* EXERCISE INSTRUCTIONS
Present every line of text from the items below as a numbered list, omitting blank lines and leaving the pictures out of the answer.

Entries in the collection:

=== Section Start ===

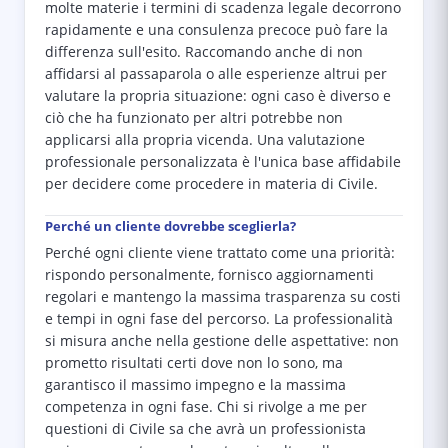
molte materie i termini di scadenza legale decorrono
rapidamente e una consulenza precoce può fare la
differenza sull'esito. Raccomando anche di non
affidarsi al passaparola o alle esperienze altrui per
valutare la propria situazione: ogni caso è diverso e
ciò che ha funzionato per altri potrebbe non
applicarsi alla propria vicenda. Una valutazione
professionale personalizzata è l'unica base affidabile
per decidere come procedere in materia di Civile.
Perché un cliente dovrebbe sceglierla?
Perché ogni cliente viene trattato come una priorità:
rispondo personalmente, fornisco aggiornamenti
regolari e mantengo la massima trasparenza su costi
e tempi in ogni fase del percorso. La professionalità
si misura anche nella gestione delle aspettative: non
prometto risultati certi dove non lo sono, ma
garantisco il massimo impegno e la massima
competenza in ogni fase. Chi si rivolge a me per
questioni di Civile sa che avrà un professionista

=== Section End ===

* SOLUTION
1. molte materie i termini di scadenza legale decorrono
2. rapidamente e una consulenza precoce può fare la
3. differenza sull'esito. Raccomando anche di non
4. affidarsi al passaparola o alle esperienze altrui per
5. valutare la propria situazione: ogni caso è diverso e
6. ciò che ha funzionato per altri potrebbe non
7. applicarsi alla propria vicenda. Una valutazione
8. professionale personalizzata è l'unica base affidabile
9. per decidere come procedere in materia di Civile.
10. Perché un cliente dovrebbe sceglierla?
11. Perché ogni cliente viene trattato come una priorità:
12. rispondo personalmente, fornisco aggiornamenti
13. regolari e mantengo la massima trasparenza su costi
14. e tempi in ogni fase del percorso. La professionalità
15. si misura anche nella gestione delle aspettative: non
16. prometto risultati certi dove non lo sono, ma
17. garantisco il massimo impegno e la massima
18. competenza in ogni fase. Chi si rivolge a me per
19. questioni di Civile sa che avrà un professionista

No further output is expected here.